Constat partagé chez Prism’emploi, qui impute également cette pénurie aux vastes plans sociaux survenus dans le transport ces dernières années : « Crise du recrutement faisant, la période actuelle est pour autant redevenue propice à l’emploi, le travail temporaire en étant un vrai levier. Les entreprises misant en masse sur ce vecteur, il représente un vrai sésame pour travailler dans ces secteurs, un moyen de tester ses aspirations et ses compétences, et un accès vers l’emploi durable ». Côté entreprises, l’externalisation RH cumule aussi les avantages, vers plus de souplesse, de prise de risque limitée, et de mobilisation rapide d’un savoir-faire. 
 

L’intérim, un tremplin pour l’emploi

Pour consolider cet enjeu, la responsable de l’organisation professionnelle évoque l’accent mis sur la sécurisation des parcours, la formation (avec un taux de 2,67 % dédié à la formation professionnelle continue), mais également divers projets comme ceux portés par le récent partenariat avec Pôle emploi (voir encadré). « Le CDI Intérimaire, qui représente aujourd’hui l’équivalent de 6,8 % de l’emploi intérimaire global (49 887 ETP en mai 2021), a augmenté de 11 % sur un an, porté par une promotion active de nos agences.
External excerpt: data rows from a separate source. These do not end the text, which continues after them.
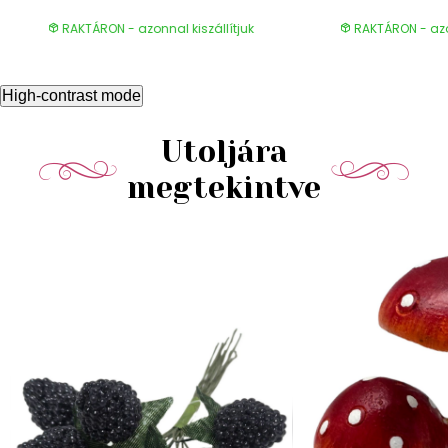
RAKTÁRON - azonnal kiszállítjuk
RAKTÁRON - azon
High-contrast mode
Utoljára
megtekintve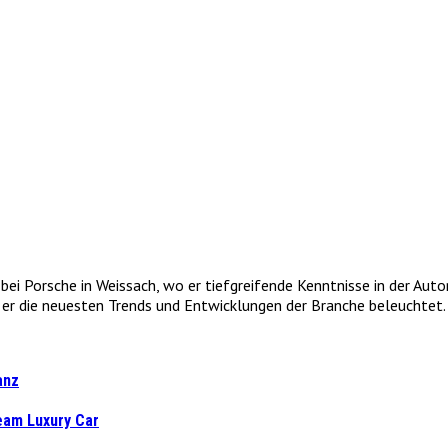
e bei Porsche in Weissach, wo er tiefgreifende Kenntnisse in der Au
r die neuesten Trends und Entwicklungen der Branche beleuchtet. 
anz
eam Luxury Car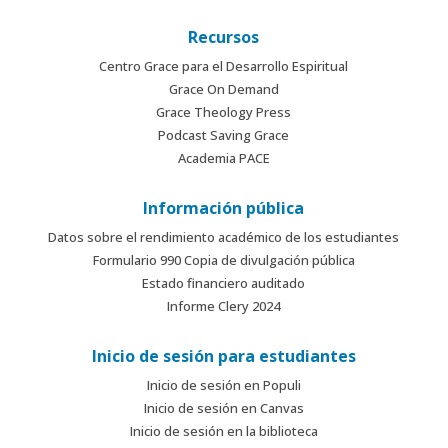
Recursos
Centro Grace para el Desarrollo Espiritual
Grace On Demand
Grace Theology Press
Podcast Saving Grace
Academia PACE
Información pública
Datos sobre el rendimiento académico de los estudiantes
Formulario 990 Copia de divulgación pública
Estado financiero auditado
Informe Clery 2024
Inicio de sesión para estudiantes
Inicio de sesión en Populi
Inicio de sesión en Canvas
Inicio de sesión en la biblioteca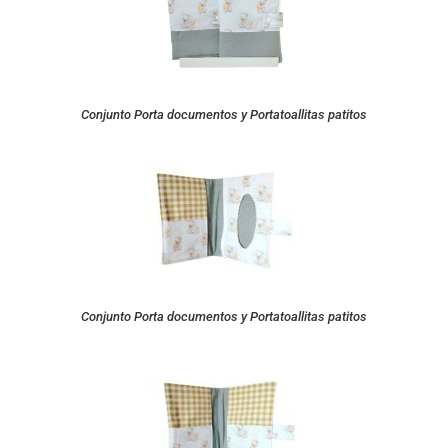
Conjunto Porta documentos y Portatoallitas patitos
Conjunto Porta documentos y Portatoallitas patitos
En croissance depuis son déploiement en 2015, il permet d’éviter des récurrences dans les emplois courts d’une même personne, souvent au sein d’une même entreprise utilisatrice, mais aussi de soutenir ses projets personnels et professionnels. » 
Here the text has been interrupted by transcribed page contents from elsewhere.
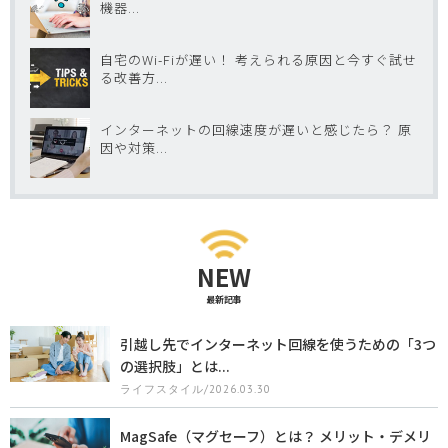
機器...
自宅のWi-Fiが遅い！ 考えられる原因と今すぐ試せ
る改善方...
インターネットの回線速度が遅いと感じたら？ 原
因や対策...
NEW
最新記事
引越し先でインターネット回線を使うための「3つ
の選択肢」とは...
ライフスタイル/2026.03.30
MagSafe（マグセーフ）とは？ メリット・デメリ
Démontrant sa capacité de résilience, le marché de l’intérim se retrousse aujourd’hui les manches, soucieux de rebondir et d’accroître l’attractivité de ses secteurs. « Dans la logistique, l’innovation technologique et l’automatisation des métiers y contribueront », conclut Isabelle Eynaud-Chevalier : « Comme à son habitude, l’emploi intérimaire suivra la courbe de transformation des emplois, en tendant vers davantage de postes d’encadrement que de manutentionnaires, mais également vers la féminisation des métiers. Une impulsion qui doit venir des agences et des entreprises, qui ont compris qu’elles devaient s’adapter à un contexte conjoncturel et économique changeant. » Selon Xerfi, pour qui l’intérim devrait jouer un rôle clé dans le retour à la croissance des entreprises, le recrutement digital participera également de sa transformation, accompagné par l’essor des plateformes de recrutement. L’analyste estime ainsi à 10 % la digitalisation du marché de l’intérim d’ici 2025. 
 

En savoir plus : 

Baromètre mai 2021
Prism’emploi 
 

Prism’emploi et Pôle emploi coopèrent en faveur des salariés intérimaires et des demandeurs d’emploi 

 

Signé en mai dernier, l’organisation professionnelle et Pôle emploi ont signé un accord cadre national d’une durée de 3 ans, pour mobiliser conjointement leurs ressources et leurs expertises, améliorer le retour à l’emploi des demandeurs d’emploi et des salariés intérimaires et répondre aux besoins en recrutement des entreprises. Le partenariat s’articule autour de 4 enjeux : 

  • Développer les relations entre les réseaux de Pôle emploi et de la branche du travail temporaire et du recrutement pour contribuer à une meilleure connaissance de leurs offres de services respectives ;
  • Agir pour faciliter et fluidifier le sourcing de candidats grâce au partage des pratiques d’évaluations de candidats et à un meilleur accès de la banque de profils ;
  • Agir sur les offres d’emploi difficiles à pourvoir, notamment par la co-organisation d’actions sur les métiers pour lesquels des besoins en recrutement sont identifiés. Sera lancée, entre autres innovations, l’expérimentation d’un dispositif de parrainage d’un demandeur d’emploi par un salarié intérimaire pour faire découvrir les métiers en tension ;
  • Favoriser les reconversions des demandeurs d’emploi, notamment en élaborant des stratégies permettant aux futurs intérimaires demandeurs d’emploi de développer de nouvelles compétences plus adaptées aux besoins du marché du travail.

Chaque année, près de 2,5 millions de personnes sont employées par des entreprises de travail temporaire.